Article:
For those of you who don’t know I will be off to Argentina to start a new job at the end of the month. For those of you who do know it then you will know that this has been a long time coming. I was due to start my job, at the Universidad de Buenos Aires in the Faculty of Natural Sciences, in April but, due to various bureaucratic meanderings,* I have only just been issued a Visa. I now have both a flight date and a valid visa so I am set to depart the UK on the 29th August at about ten in the evening from Heathrow.

What am I going to do there? Well, I applied for a postdoctoral fellowship last year with my soon-to-be-bosses to CONICET (Consejo Nacional de Investigaciones Científicas y Técnicas), which is like the EPSRC in the UK and funds scientific research in Argentina, the project involves crystal engineering of iridium nitrosyl complexes so there will be synthesis (yay/eek), lots of crystallography (hopefully), computational chemistry (woo!) and some electrochemistry (my favourite¡).

I still haven’t sorted out minor details (such as where I am going to live) but I will trying to keep things updated on here and Facebook.

*Although the application was made in June 2012 the decision regarding the grant was only made in December 2012 and the start date was April 2013 but there was a delay with immigration and then various delays with the Argentine Consulate in London.

Information given:
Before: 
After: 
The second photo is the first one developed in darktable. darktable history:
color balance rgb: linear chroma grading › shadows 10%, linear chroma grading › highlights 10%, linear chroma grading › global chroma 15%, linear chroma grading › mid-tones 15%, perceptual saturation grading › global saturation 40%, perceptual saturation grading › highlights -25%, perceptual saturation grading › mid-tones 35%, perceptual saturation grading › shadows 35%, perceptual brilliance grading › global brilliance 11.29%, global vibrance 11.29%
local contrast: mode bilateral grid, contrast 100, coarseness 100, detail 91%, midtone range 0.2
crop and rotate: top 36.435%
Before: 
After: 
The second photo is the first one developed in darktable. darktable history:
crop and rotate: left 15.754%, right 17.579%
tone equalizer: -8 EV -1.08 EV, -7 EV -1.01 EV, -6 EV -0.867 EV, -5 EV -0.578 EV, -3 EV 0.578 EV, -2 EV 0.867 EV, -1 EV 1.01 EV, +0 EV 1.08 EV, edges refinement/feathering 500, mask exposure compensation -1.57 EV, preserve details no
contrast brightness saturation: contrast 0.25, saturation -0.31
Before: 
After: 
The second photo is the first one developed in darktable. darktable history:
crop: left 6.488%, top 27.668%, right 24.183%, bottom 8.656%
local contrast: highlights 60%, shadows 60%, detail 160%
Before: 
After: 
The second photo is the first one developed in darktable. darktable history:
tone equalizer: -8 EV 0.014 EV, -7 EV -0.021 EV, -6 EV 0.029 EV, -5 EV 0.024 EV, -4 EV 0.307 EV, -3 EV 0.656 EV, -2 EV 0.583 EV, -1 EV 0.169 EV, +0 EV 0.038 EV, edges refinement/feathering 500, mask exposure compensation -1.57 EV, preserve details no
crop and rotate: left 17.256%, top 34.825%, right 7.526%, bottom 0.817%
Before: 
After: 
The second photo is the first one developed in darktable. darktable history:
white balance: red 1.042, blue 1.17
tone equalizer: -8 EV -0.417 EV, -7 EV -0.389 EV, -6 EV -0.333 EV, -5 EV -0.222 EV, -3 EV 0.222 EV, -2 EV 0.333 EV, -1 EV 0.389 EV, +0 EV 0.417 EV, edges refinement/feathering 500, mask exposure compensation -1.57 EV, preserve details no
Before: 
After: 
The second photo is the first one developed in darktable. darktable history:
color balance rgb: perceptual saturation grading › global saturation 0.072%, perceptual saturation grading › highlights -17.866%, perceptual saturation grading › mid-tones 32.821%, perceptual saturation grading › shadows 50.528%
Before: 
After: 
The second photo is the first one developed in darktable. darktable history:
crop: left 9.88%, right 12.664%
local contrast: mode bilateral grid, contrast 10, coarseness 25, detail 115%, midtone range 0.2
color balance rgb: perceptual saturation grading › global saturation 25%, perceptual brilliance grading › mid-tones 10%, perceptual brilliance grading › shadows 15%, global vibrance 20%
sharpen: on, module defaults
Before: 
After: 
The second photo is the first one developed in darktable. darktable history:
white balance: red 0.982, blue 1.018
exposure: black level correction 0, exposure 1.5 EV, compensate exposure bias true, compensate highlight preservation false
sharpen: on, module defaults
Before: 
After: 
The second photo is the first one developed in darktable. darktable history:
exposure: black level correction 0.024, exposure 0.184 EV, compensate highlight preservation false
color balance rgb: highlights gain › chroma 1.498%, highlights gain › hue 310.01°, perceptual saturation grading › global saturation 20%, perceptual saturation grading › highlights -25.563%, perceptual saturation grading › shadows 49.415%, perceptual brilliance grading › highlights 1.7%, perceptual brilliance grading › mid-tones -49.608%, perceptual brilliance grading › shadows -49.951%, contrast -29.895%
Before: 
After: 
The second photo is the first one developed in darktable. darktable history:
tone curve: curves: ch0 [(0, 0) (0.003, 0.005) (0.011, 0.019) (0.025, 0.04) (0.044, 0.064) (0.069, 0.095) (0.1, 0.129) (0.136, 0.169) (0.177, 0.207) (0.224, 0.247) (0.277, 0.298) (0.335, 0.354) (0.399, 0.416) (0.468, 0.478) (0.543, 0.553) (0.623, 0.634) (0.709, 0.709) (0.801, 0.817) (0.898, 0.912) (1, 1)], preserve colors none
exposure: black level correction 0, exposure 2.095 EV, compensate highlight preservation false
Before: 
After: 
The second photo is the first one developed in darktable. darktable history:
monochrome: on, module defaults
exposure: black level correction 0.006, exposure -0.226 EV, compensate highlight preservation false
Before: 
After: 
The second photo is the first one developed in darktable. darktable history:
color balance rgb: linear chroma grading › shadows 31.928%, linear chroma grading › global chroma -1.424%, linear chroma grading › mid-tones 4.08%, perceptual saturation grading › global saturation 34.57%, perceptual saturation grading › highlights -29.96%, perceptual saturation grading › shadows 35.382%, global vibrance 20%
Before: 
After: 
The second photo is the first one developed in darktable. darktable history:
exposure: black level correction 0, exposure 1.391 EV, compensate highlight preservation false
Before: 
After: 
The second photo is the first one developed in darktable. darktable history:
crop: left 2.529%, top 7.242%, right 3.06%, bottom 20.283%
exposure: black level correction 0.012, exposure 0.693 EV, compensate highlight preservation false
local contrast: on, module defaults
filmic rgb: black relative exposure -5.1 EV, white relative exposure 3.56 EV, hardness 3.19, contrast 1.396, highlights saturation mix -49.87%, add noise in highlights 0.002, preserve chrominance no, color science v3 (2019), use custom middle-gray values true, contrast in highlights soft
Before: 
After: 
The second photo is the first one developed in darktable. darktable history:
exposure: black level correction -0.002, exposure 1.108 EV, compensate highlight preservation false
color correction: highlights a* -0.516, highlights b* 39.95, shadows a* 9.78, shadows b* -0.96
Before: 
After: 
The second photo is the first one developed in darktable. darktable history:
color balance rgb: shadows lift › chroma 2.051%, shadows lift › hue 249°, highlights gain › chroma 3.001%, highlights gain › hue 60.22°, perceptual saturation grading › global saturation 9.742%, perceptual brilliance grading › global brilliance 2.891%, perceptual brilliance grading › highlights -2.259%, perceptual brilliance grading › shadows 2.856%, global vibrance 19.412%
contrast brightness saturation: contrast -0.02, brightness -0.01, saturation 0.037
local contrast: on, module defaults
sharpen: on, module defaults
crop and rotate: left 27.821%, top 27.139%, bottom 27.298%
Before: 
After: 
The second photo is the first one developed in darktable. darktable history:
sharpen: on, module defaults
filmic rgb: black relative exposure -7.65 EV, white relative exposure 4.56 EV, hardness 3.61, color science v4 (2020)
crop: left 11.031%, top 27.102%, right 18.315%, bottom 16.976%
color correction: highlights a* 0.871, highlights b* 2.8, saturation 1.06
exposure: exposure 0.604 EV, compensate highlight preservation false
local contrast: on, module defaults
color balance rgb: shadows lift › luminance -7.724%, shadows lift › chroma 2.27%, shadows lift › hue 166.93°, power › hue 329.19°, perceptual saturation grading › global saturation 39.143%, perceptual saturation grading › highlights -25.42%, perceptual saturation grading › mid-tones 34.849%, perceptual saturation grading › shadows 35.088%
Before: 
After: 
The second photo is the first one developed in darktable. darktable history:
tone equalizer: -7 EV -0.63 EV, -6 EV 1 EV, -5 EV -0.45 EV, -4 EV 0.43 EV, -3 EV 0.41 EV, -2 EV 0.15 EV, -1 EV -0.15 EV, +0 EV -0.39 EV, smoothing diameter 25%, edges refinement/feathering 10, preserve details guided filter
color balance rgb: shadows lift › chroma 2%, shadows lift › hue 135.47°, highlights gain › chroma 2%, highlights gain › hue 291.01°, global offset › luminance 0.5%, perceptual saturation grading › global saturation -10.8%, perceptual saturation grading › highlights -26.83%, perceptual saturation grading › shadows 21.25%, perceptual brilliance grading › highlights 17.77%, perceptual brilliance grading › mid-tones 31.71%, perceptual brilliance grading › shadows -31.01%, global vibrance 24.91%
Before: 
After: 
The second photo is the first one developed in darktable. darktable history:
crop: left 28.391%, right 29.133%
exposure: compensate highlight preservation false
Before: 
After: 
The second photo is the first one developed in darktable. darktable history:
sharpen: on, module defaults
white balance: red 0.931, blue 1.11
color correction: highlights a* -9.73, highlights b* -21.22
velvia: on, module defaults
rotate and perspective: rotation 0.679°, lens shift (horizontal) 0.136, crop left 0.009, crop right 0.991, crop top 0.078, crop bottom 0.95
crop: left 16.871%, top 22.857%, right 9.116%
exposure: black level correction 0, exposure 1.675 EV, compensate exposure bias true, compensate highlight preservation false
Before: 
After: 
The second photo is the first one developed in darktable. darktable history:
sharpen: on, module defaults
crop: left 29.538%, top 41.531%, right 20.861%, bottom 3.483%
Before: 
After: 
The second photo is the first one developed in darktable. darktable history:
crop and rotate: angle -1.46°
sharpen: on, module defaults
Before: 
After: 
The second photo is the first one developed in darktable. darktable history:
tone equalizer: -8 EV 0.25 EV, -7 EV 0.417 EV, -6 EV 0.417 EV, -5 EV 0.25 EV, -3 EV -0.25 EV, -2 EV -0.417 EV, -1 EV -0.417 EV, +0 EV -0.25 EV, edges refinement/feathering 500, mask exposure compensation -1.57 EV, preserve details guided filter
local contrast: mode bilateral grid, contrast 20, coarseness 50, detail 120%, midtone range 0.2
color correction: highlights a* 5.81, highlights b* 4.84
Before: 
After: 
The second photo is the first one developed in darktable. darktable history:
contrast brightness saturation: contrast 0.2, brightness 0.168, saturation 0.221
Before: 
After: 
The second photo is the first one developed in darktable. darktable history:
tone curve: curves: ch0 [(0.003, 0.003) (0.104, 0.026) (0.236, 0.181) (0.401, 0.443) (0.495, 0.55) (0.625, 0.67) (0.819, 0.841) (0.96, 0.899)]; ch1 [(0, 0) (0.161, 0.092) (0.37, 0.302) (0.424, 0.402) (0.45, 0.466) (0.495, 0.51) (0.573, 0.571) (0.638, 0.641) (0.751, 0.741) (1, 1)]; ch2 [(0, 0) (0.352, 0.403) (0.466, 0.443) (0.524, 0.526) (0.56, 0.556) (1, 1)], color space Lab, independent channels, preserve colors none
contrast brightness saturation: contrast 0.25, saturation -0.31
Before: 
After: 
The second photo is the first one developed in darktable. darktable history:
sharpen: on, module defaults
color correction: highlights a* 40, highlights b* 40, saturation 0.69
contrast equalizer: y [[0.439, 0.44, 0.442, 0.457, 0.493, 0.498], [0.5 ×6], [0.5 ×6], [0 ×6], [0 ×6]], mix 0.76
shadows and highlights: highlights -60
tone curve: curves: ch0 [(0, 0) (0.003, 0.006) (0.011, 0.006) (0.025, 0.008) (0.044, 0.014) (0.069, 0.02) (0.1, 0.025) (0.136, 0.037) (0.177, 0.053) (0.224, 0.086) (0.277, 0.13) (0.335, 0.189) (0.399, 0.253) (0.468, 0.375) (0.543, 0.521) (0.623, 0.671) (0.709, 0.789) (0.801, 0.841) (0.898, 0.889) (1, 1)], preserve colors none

Goals:
1) List the kinds of work the project described in the blog post above will involve.
2) According to the blog post above, on what date and from which airport is the writer set to leave the UK?
3) For each statement, say whether it agrees with the blog post above, and quote the words that decide it: (a) The decision on the grant was made in December 2012. (b) The writer has already found a place to live. (c) The job is in the Faculty of Engineering.

List of solutions:
1) Synthesis, crystallography, computational chemistry, and electrochemistry.

2) On the 29th August, from Heathrow.

3)
(a) Yes: "the decision regarding the grant was only made in December 2012"
(b) No: "I still haven’t sorted out minor details (such as where I am going to live)"
(c) No: "in the Faculty of Natural Sciences"